• _JOB ITEM_:
Copy precisely the first line of the material below and every later line, stopping with the line that contains "master: branch quản".
----- TASK DATA -----
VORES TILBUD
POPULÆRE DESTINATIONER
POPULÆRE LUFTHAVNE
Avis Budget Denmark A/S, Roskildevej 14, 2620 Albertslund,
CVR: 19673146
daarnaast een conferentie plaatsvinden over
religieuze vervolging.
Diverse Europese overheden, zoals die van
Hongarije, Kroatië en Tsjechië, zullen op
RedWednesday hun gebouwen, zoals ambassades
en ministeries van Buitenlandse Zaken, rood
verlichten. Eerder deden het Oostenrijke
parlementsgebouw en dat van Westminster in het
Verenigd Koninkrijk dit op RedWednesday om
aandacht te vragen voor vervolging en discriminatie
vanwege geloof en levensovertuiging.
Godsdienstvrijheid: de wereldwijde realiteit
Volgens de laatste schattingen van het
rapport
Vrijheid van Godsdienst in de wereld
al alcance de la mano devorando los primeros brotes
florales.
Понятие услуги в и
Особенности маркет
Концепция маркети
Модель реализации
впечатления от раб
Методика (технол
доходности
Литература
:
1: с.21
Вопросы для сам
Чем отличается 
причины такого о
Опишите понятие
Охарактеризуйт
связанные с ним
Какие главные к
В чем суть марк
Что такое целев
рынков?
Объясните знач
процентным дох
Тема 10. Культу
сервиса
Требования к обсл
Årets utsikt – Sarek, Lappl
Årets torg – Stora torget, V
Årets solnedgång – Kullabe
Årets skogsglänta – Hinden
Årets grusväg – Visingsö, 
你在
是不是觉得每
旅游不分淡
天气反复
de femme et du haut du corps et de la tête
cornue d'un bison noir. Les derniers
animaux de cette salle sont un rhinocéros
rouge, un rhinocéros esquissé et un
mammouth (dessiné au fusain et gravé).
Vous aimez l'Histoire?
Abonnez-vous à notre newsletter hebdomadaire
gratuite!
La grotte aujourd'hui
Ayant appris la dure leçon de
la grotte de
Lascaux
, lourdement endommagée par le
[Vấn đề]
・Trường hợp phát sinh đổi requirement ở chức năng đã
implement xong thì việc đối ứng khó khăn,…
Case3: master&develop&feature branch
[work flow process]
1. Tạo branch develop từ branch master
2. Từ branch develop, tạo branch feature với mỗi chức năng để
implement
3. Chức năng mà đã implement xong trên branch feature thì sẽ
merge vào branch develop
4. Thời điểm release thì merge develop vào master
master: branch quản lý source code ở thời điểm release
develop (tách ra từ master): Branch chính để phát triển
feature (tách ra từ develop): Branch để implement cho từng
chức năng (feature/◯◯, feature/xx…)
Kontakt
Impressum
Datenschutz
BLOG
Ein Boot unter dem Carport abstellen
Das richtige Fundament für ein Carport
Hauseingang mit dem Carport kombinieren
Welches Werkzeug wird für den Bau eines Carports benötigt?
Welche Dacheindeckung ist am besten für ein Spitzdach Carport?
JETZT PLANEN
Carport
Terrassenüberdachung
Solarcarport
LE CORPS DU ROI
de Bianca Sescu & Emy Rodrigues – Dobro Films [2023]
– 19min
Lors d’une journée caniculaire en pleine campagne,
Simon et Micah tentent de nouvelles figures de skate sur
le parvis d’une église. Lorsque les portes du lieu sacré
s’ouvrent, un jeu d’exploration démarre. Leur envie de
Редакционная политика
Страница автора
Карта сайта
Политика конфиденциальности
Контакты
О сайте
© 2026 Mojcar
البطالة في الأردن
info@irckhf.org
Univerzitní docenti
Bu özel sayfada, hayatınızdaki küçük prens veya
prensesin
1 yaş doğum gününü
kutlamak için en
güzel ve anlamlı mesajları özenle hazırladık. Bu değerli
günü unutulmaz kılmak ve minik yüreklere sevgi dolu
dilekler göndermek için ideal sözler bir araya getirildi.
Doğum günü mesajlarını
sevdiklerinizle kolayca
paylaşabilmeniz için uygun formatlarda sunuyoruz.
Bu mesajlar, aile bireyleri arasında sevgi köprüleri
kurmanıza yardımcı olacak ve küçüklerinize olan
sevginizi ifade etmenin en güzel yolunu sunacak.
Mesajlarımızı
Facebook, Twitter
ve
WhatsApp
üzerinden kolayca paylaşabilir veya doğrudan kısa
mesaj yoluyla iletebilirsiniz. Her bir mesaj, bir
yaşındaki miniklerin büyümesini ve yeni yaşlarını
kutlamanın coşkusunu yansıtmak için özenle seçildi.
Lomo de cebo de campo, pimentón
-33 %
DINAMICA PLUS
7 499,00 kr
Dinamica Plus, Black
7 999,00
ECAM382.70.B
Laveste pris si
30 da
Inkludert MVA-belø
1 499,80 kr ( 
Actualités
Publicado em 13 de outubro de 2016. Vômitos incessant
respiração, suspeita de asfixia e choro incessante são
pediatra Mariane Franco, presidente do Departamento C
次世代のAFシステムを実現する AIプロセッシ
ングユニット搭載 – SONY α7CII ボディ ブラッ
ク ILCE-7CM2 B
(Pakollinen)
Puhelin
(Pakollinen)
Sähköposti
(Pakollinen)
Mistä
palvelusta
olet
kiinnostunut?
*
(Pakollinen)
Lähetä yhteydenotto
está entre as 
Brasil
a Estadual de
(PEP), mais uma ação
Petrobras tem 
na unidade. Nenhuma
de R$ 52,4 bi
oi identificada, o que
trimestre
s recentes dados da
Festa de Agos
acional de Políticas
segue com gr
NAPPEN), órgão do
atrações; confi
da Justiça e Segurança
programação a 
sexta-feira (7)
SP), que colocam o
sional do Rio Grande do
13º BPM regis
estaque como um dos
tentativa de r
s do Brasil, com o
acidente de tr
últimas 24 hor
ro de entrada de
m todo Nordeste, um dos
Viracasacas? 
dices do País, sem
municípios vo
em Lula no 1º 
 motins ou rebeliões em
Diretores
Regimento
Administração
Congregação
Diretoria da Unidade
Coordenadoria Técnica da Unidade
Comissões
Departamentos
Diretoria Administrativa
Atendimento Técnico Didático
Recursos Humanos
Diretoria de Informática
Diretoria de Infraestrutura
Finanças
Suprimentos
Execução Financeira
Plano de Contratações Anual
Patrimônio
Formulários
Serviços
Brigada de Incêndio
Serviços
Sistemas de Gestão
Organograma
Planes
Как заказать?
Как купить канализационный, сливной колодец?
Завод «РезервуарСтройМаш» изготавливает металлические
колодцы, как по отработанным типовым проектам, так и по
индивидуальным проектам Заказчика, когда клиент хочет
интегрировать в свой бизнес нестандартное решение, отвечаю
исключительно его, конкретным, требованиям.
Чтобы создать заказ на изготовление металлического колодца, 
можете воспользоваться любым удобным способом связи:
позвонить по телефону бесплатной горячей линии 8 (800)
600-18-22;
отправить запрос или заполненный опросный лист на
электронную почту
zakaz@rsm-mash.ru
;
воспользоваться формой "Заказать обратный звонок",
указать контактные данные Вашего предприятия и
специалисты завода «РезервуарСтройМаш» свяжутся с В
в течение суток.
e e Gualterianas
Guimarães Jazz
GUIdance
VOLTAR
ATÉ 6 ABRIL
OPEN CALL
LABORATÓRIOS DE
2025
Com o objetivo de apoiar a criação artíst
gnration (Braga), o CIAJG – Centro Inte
-----
• _WRITTEN RESPONSE_:
VORES TILBUD
POPULÆRE DESTINATIONER
POPULÆRE LUFTHAVNE
Avis Budget Denmark A/S, Roskildevej 14, 2620 Albertslund,
CVR: 19673146
daarnaast een conferentie plaatsvinden over
religieuze vervolging.
Diverse Europese overheden, zoals die van
Hongarije, Kroatië en Tsjechië, zullen op
RedWednesday hun gebouwen, zoals ambassades
en ministeries van Buitenlandse Zaken, rood
verlichten. Eerder deden het Oostenrijke
parlementsgebouw en dat van Westminster in het
Verenigd Koninkrijk dit op RedWednesday om
aandacht te vragen voor vervolging en discriminatie
vanwege geloof en levensovertuiging.
Godsdienstvrijheid: de wereldwijde realiteit
Volgens de laatste schattingen van het
rapport
Vrijheid van Godsdienst in de wereld
al alcance de la mano devorando los primeros brotes
florales.
Понятие услуги в и
Особенности маркет
Концепция маркети
Модель реализации
впечатления от раб
Методика (технол
доходности
Литература
:
1: с.21
Вопросы для сам
Чем отличается 
причины такого о
Опишите понятие
Охарактеризуйт
связанные с ним
Какие главные к
В чем суть марк
Что такое целев
рынков?
Объясните знач
процентным дох
Тема 10. Культу
сервиса
Требования к обсл
Årets utsikt – Sarek, Lappl
Årets torg – Stora torget, V
Årets solnedgång – Kullabe
Årets skogsglänta – Hinden
Årets grusväg – Visingsö, 
你在
是不是觉得每
旅游不分淡
天气反复
de femme et du haut du corps et de la tête
cornue d'un bison noir. Les derniers
animaux de cette salle sont un rhinocéros
rouge, un rhinocéros esquissé et un
mammouth (dessiné au fusain et gravé).
Vous aimez l'Histoire?
Abonnez-vous à notre newsletter hebdomadaire
gratuite!
La grotte aujourd'hui
Ayant appris la dure leçon de
la grotte de
Lascaux
, lourdement endommagée par le
[Vấn đề]
・Trường hợp phát sinh đổi requirement ở chức năng đã
implement xong thì việc đối ứng khó khăn,…
Case3: master&develop&feature branch
[work flow process]
1. Tạo branch develop từ branch master
2. Từ branch develop, tạo branch feature với mỗi chức năng để
implement
3. Chức năng mà đã implement xong trên branch feature thì sẽ
merge vào branch develop
4. Thời điểm release thì merge develop vào master
master: branch quản lý source code ở thời điểm release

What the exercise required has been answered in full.